Write out the entries below exactly, starting at the first line and stopping after the line that contains "exposure_s: 1/5"; skip all pictures.
RECORDS Block Start
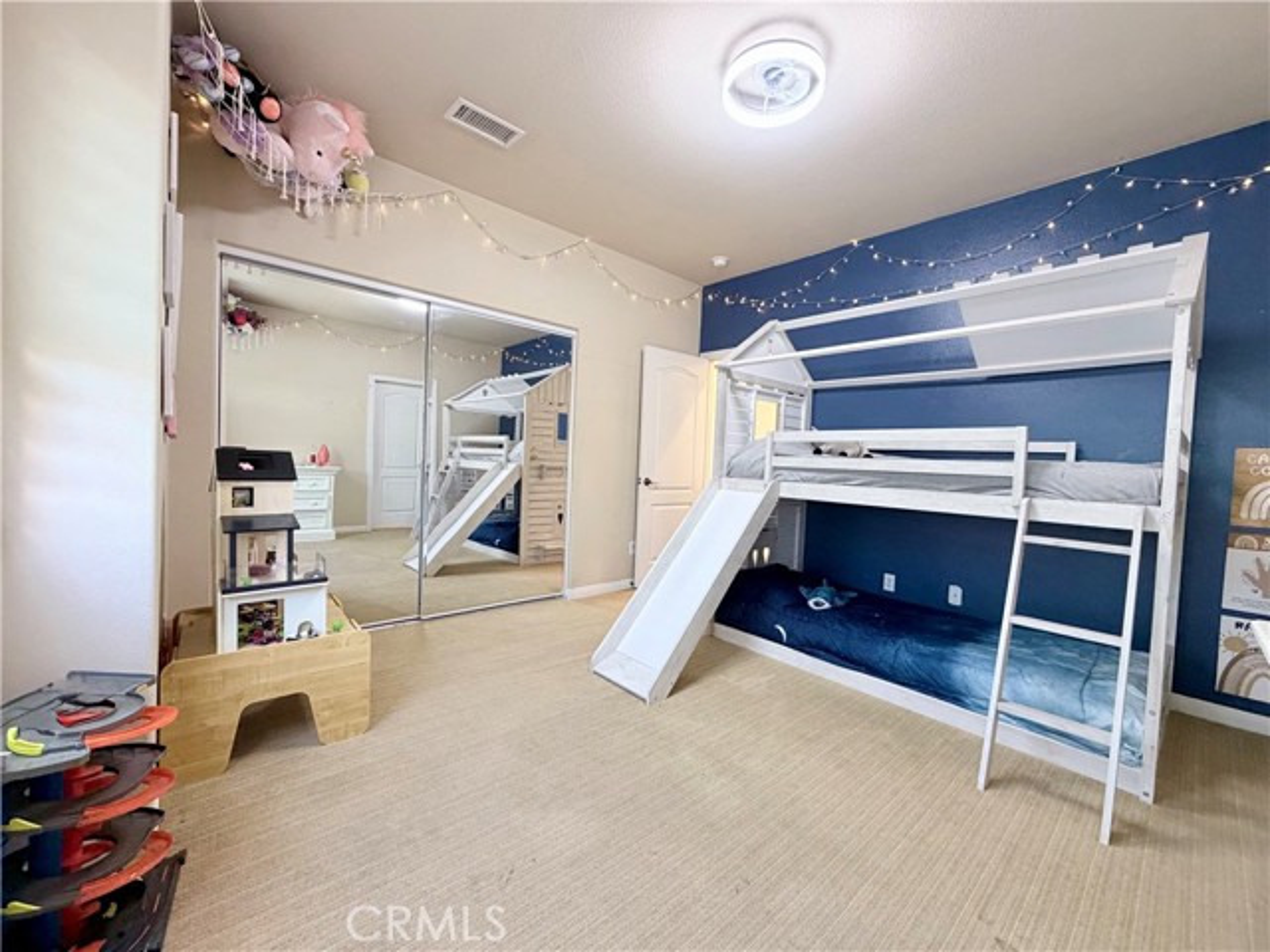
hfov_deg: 102.1
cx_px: 635
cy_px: 476
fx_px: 514
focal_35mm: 14
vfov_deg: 85.7
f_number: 2.2
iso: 320
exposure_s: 1/49
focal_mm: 2.22
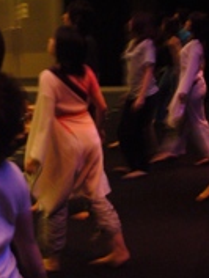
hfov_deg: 16.0
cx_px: -35
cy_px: 90
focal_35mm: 89
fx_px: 716
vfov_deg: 21.9
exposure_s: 1/8
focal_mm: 5.8
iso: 200
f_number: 2.8
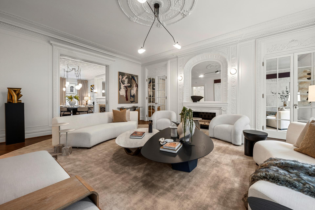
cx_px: 158
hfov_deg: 104.3
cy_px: 105
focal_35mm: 14
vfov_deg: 81.2
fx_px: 122
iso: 320
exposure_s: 1/5
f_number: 8
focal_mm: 14
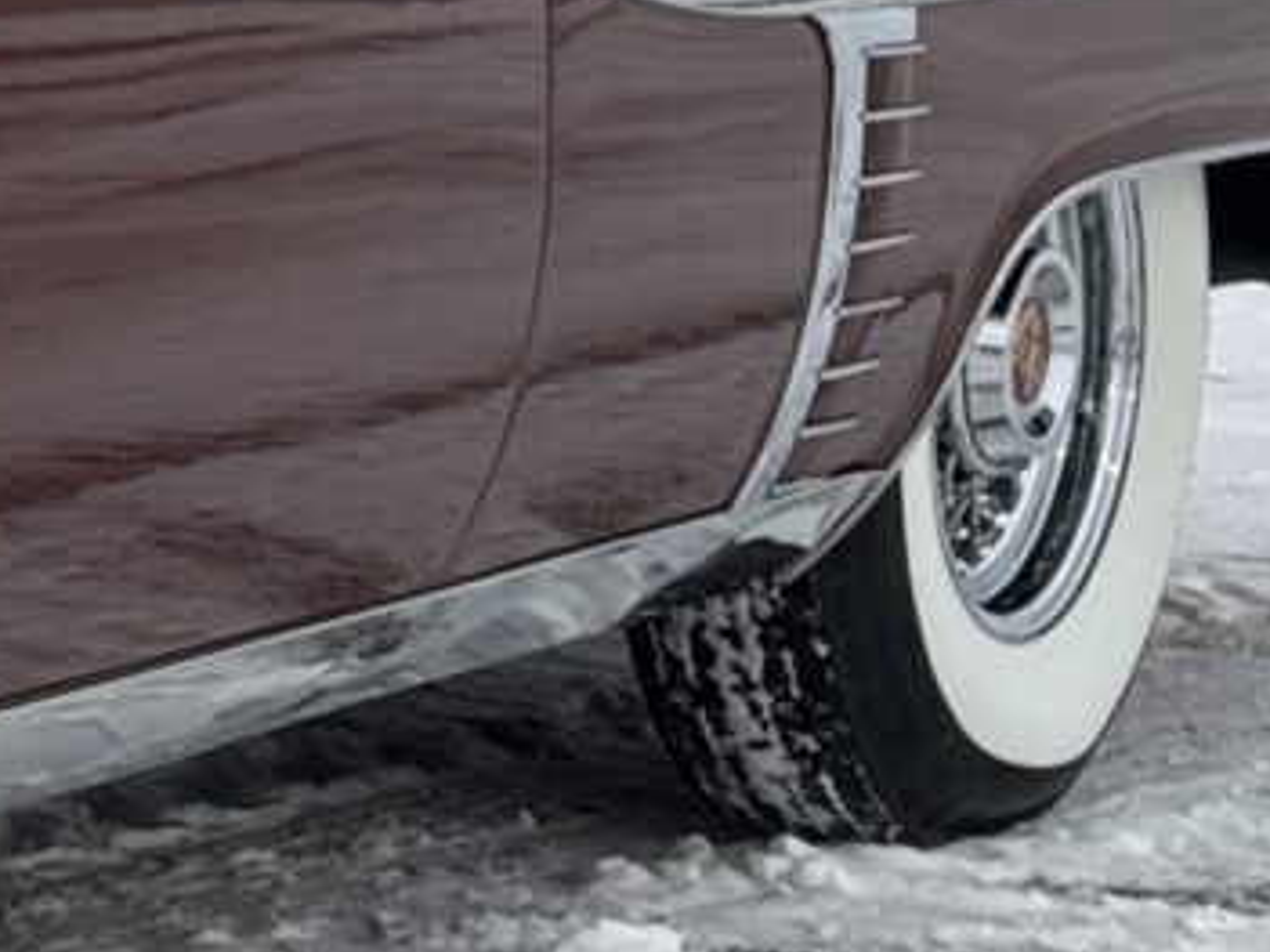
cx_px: -2073
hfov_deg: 9.6
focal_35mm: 175
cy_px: -80
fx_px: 6418
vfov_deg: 8.4
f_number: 1.78
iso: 80
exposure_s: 1/379
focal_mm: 6.76
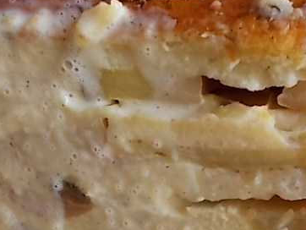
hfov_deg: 36.0
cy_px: 185
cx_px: 185
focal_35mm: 53
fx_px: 469
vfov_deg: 27.0
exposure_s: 1/25
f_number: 3.4
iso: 160
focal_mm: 5.3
RECORDS Block End
- [SOLUTION TO THE PROBLEM]
hfov_deg: 102.1
cx_px: 635
cy_px: 476
fx_px: 514
focal_35mm: 14
vfov_deg: 85.7
f_number: 2.2
iso: 320
exposure_s: 1/49
focal_mm: 2.22
hfov_deg: 16.0
cx_px: -35
cy_px: 90
focal_35mm: 89
fx_px: 716
vfov_deg: 21.9
exposure_s: 1/8
focal_mm: 5.8
iso: 200
f_number: 2.8
cx_px: 158
hfov_deg: 104.3
cy_px: 105
focal_35mm: 14
vfov_deg: 81.2
fx_px: 122
iso: 320
exposure_s: 1/5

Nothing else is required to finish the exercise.